Back in 2008 Mike Krack – who has just taken over as team principal of the Aston Martin Formula 1 team – was chief race engineer at BMW Sauber.

He’d risen through the ranks with the team, beginning as a data analyst before becoming a race engineer for Felipe Massa in 2003. He worked hand-in-hand with third driver Sebastian Vettel in 2007 and was very heavily involved in the team’s hugely promising 2008 campaign with Robert Kubica and Nick Heidfeld.

Feb 10 : S5 E6: 2008 Canadian GP - Kubica's only F1 win

After Kubica led a BMW 1-2 across the line in Canada of that year, he led the drivers’ world championship.

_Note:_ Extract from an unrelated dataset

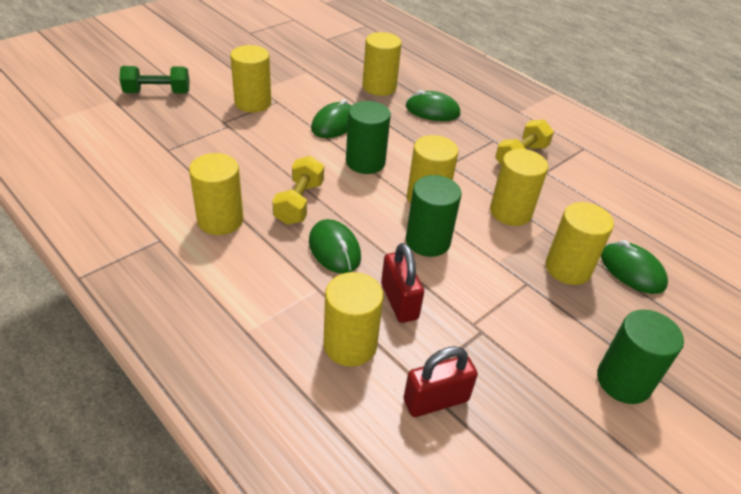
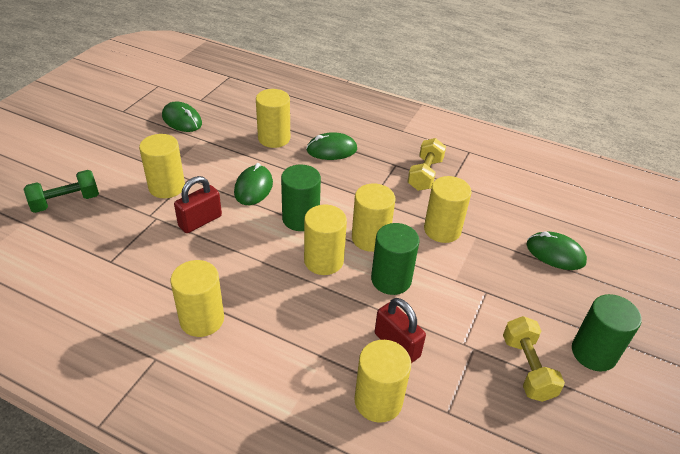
camera: 20 degrees left, 0 degrees up
yellow dumbbell [272,156,324,225] -> yellow dumbbell moved to [503,316,565,402]
green mouse [309,219,361,274] -> green mouse moved to [162,101,202,132]
red padlock [403,346,478,417] -> red padlock moved to [174,176,222,233]
yellow cylinder [546,202,614,285] -> yellow cylinder moved to [304,205,347,275]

Almost from that moment, BMW switched off significant development, preferring instead to devote resources to its 2009 car, the one which – according to the team’s corporate-led plan – was going to win the title (it didn’t). The stated goal for 2008 was just to win its first race. That achieved, BMW switched to the 2009 plan.

It was one of the more bizarre decisions in 21st century F1 history and it was the moment that Krack became disillusioned with the corporate targets overriding the racing realities. He left.

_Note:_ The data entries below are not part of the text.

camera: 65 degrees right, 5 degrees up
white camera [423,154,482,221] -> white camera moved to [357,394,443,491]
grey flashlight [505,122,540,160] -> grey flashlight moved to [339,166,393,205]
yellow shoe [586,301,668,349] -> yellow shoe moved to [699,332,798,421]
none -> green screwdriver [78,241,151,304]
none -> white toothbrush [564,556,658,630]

But there must have been someone in corporate BMW who believed in him, maybe someone who saw that in hindsight – as the BMW challenge collapsed completely in 2009 prior to the company withdrawing from the sport and selling the team – that he had been absolutely correct in his assessment.

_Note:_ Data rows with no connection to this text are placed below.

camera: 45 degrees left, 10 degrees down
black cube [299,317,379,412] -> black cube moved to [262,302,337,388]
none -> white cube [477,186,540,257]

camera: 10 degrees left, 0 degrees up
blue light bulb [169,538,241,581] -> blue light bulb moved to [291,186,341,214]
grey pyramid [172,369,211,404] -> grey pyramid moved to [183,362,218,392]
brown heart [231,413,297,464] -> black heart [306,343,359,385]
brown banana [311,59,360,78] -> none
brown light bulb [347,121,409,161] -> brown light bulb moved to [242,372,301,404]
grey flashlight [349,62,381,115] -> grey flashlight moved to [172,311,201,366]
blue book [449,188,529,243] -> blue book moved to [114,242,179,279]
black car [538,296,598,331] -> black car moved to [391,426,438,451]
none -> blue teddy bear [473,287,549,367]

Because within two years of leaving, Krack was back at BMW, as chief engineer of its DTM programme. Prior to his Aston recruitment, he pinballed between BMW and Porsche in senior roles as suitable programmes emerged. He’s extremely highly thought of in both organisations.

But now that he’s back in F1 he sees very clearly the parallels between when BMW bought Sauber and transformed it into a frontrunning team and what is happening at the formerly-small Force India team since its purchase by Lawrence Stroll and rebranding as Aston Martin.

He is very keen that the same mistakes are not repeated here.


“[The parallels] are blatant,” he says. “When I look at ‘Team Silverstone’ I sense a bit a situation we had at Sauber, a similar situation where at times where we had been clearly over-performing for our size then we had a big partner coming in where suddenly you had possibilities you never had before.

“We have something similar here. That made it quite attractive for me. We have a great bunch of people who know how to use their skills very cleverly, then you are provided with additional possibilities.

“But we are not an OEM [original equipment manufacturer]. We are a lean management structure and can decide very quickly and are very flexible. We have quick decision power…. We also had a five-year plan at BMW and it was handled in a very corporate manner which we must avoid at any cost here.

“We have everything at this stage we need but we need to make the right decisions and [success] doesn’t come by itself.”

The potential strains of growing so quickly are very clear at the team. Stroll Sr expects success after investing so heavily in both team and brand, and this was certainly at least partly where strains in the relationship developed between Stroll and former team principal Otmar Szafnauer, Krack’s predecessor.

The recruitment of Martin Whitmarsh as CEO of the F1 team late last year effectively puts him in between Stroll and Krack, potentially placing him in a Jean Todt/Ferrari-like role in absorbing the pressures of the owners and keeping them away from the race team.

If Whitmarsh can do that, then Krack has a realistic chance of extracting the immense potential of this team, fully financed, already with a super-capable technical core and the addition of high-profile aerodynamic recruits from both Red Bull and Mercedes. It’s a challenge he relishes.

“I bring people together,” he says. “It’s not a five-minute job to get individuals together to give them trust, to enable them. Sometimes you can bring very, very bright individuals but they don’t work well together, sometimes it’s more important to have teamwork than the ultimate individuals.

“It’s a fine balance. Team is everything. There’s a large headcount and we all have to pull on the same side of the rope. A big spirit and right attitude.”

That’s a lot of responsibility in his hands. But they seem very capable hands.